— What the exercise asks —
Find the line that contains "Identify the document elements. Format: label text..."; then retype it and each line after it, exactly, through the final line of the data below.

— Dataset excerpts —
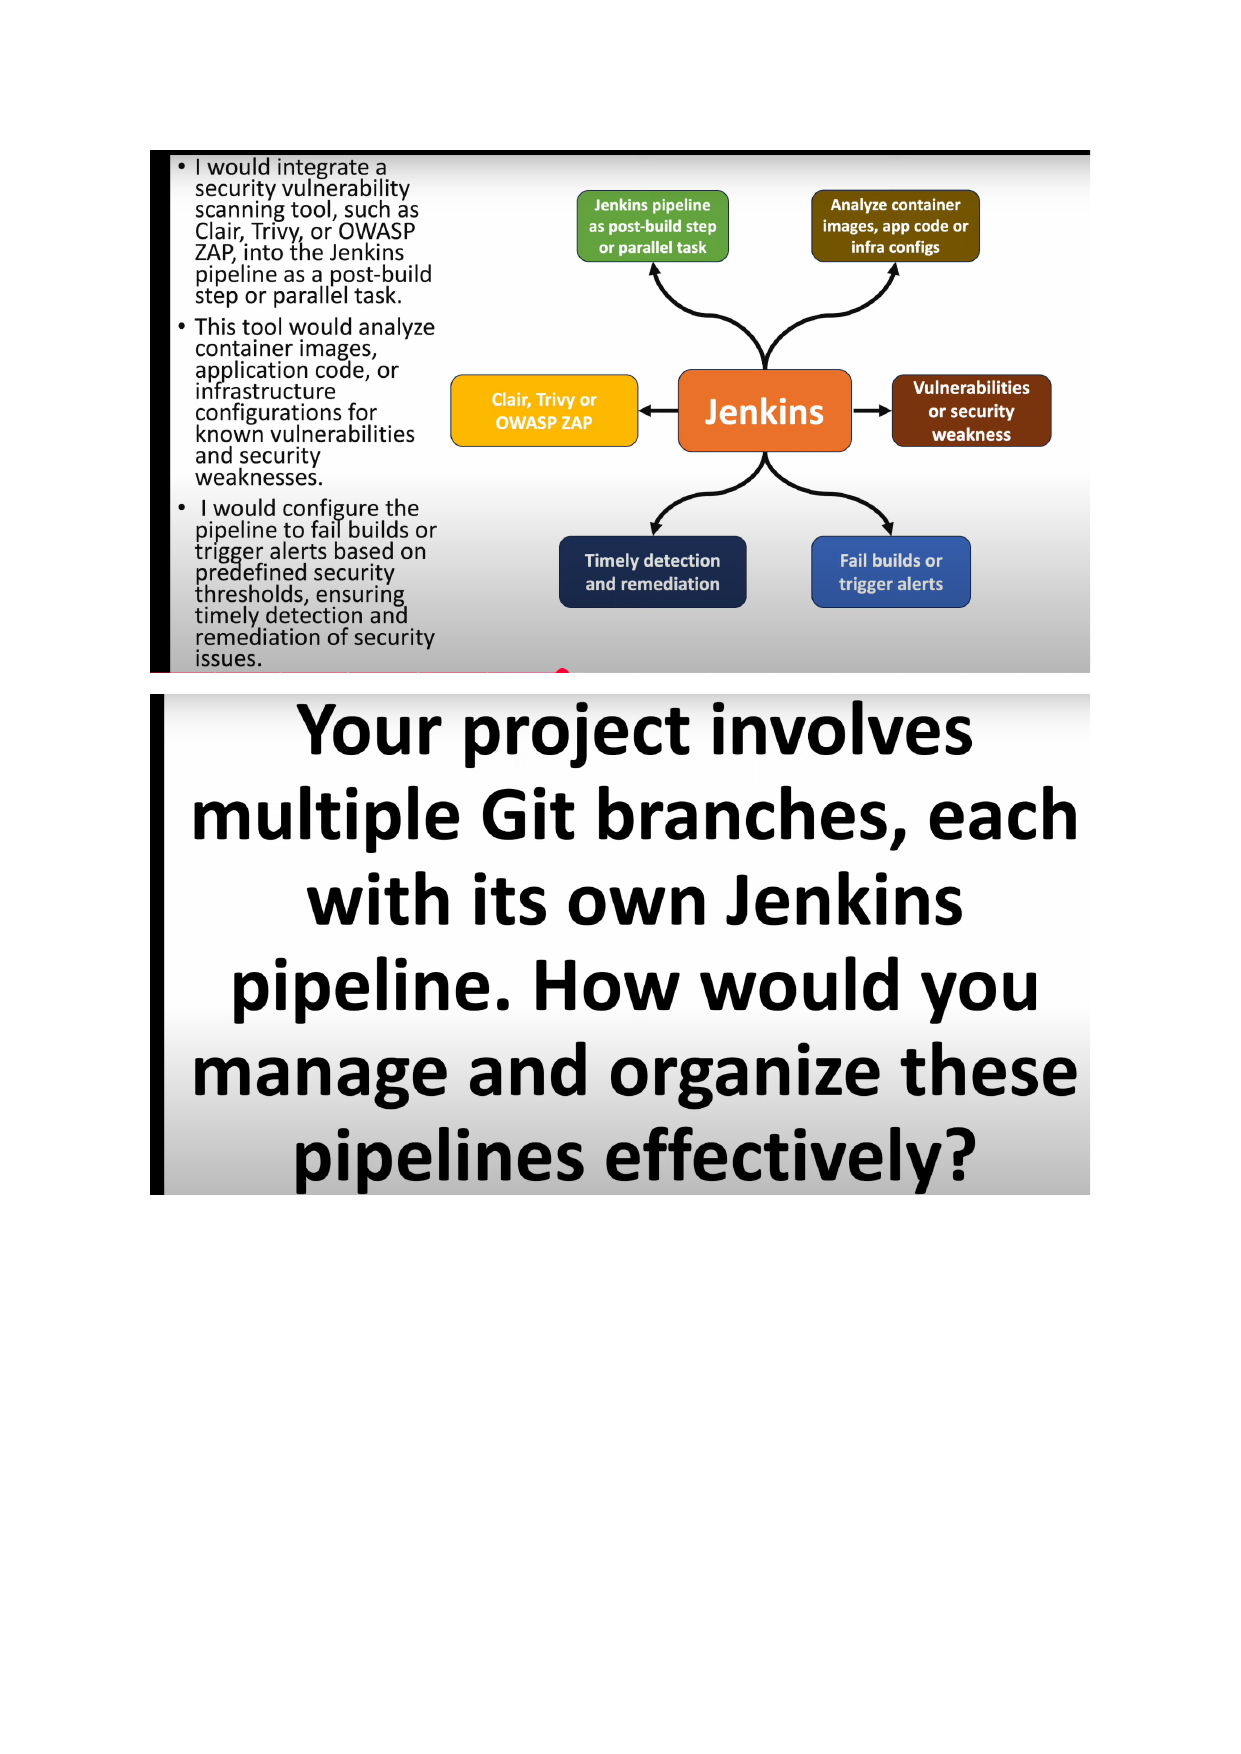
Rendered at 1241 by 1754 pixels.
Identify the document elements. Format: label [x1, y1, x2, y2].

picture [150, 150, 1091, 673]
picture [150, 694, 1091, 1195]
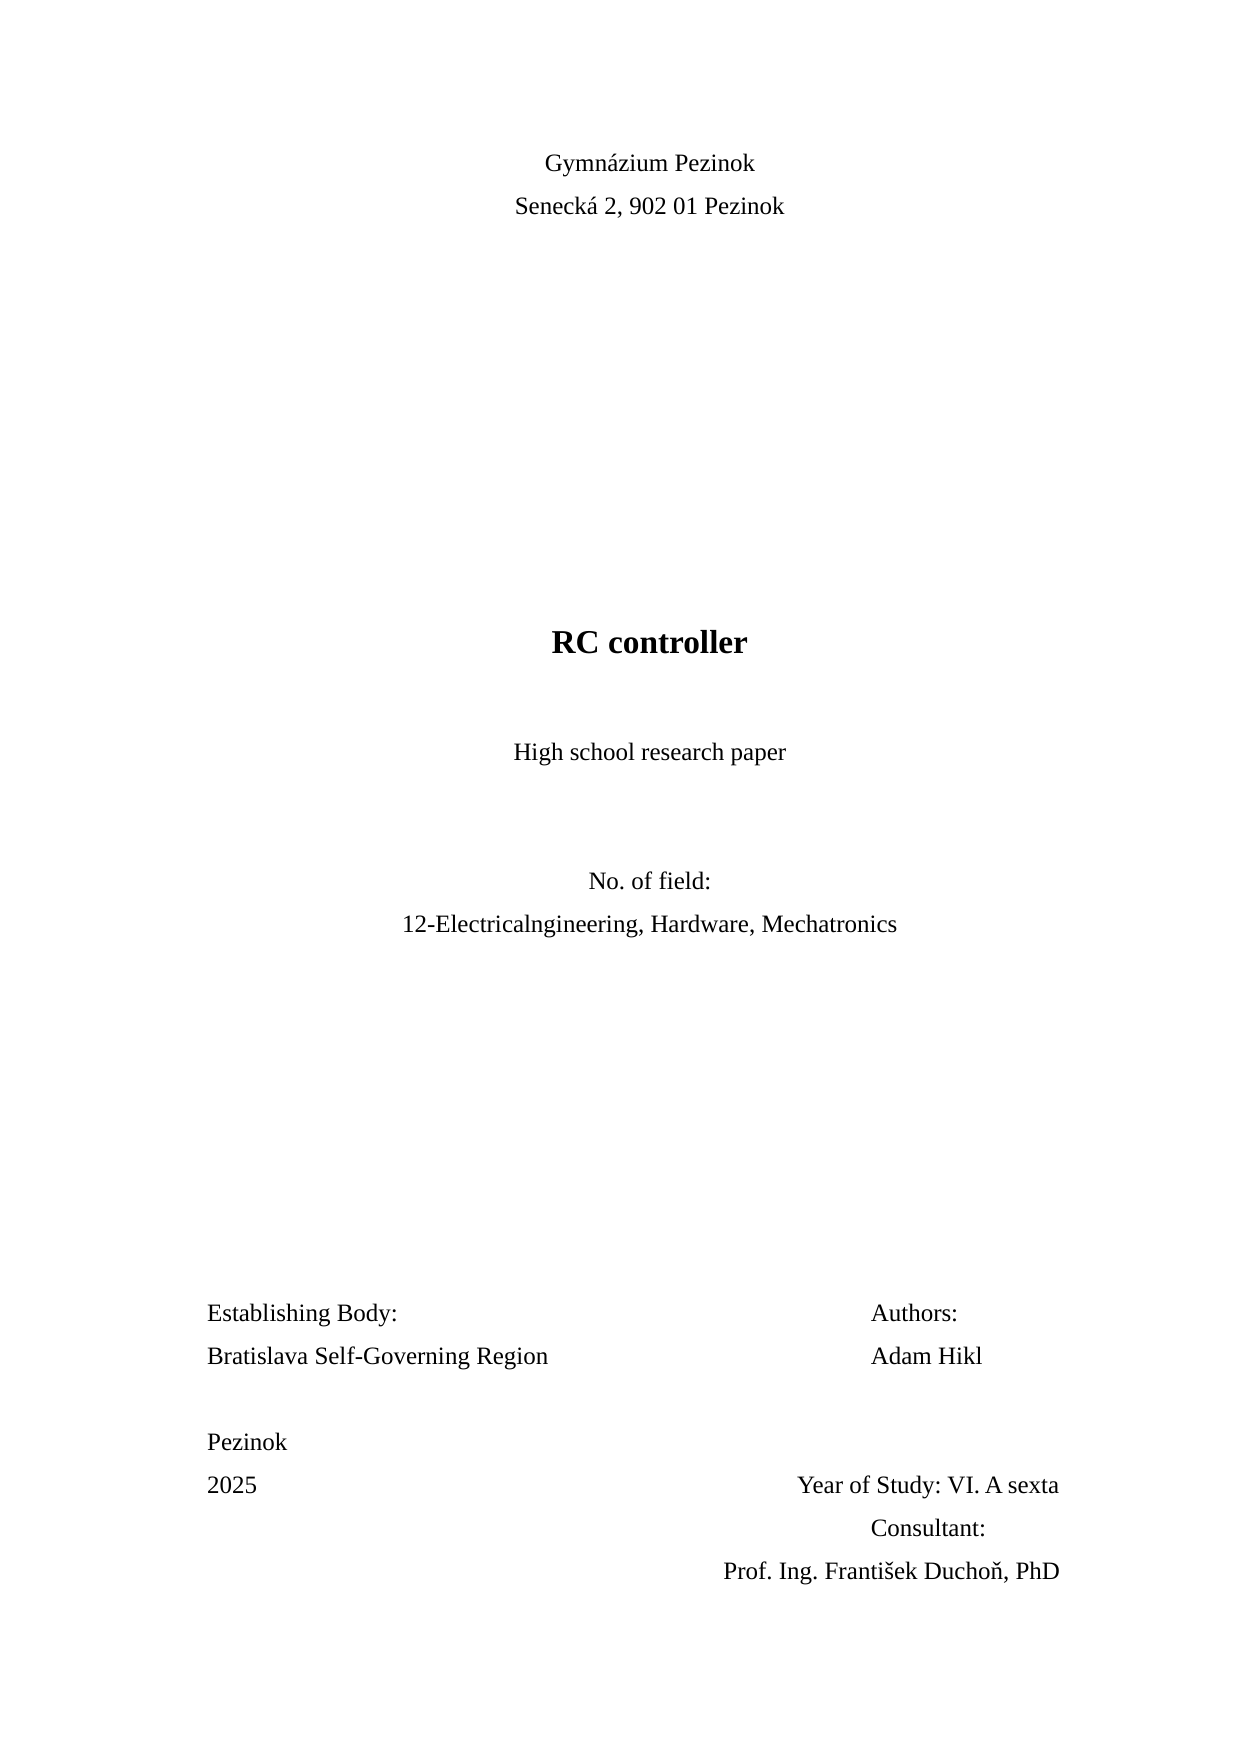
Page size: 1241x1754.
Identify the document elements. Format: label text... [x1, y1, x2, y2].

text 12-Electricalngineering, Hardware, Mechatronics [207, 909, 1092, 938]
text Senecká 2, 902 01 Pezinok [207, 191, 1092, 219]
text RC controller [207, 622, 1092, 660]
text Pezinok [207, 1427, 1092, 1456]
text High school research paper [207, 737, 1092, 766]
text Gymnázium Pezinok [207, 148, 1092, 176]
text Prof. Ing. František Duchoň, PhD [207, 1556, 1092, 1585]
text No. of field: [207, 866, 1092, 895]
text 2025 Year of Study: VI. A sexta [207, 1470, 1092, 1499]
text Consultant: [870, 1513, 1092, 1542]
text Establishing Body: Authors: [207, 1298, 1092, 1326]
text Bratislava Self-Governing Region Adam Hikl [207, 1341, 1092, 1369]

— Reply —
Identify the document elements. Format: label text... [x1, y1, x2, y2].

text 12-Electricalngineering, Hardware, Mechatronics [207, 909, 1092, 938]
text Senecká 2, 902 01 Pezinok [207, 191, 1092, 219]
text RC controller [207, 622, 1092, 660]
text Pezinok [207, 1427, 1092, 1456]
text High school research paper [207, 737, 1092, 766]
text Gymnázium Pezinok [207, 148, 1092, 176]
text Prof. Ing. František Duchoň, PhD [207, 1556, 1092, 1585]
text No. of field: [207, 866, 1092, 895]
text 2025 Year of Study: VI. A sexta [207, 1470, 1092, 1499]
text Consultant: [870, 1513, 1092, 1542]
text Establishing Body: Authors: [207, 1298, 1092, 1326]
text Bratislava Self-Governing Region Adam Hikl [207, 1341, 1092, 1369]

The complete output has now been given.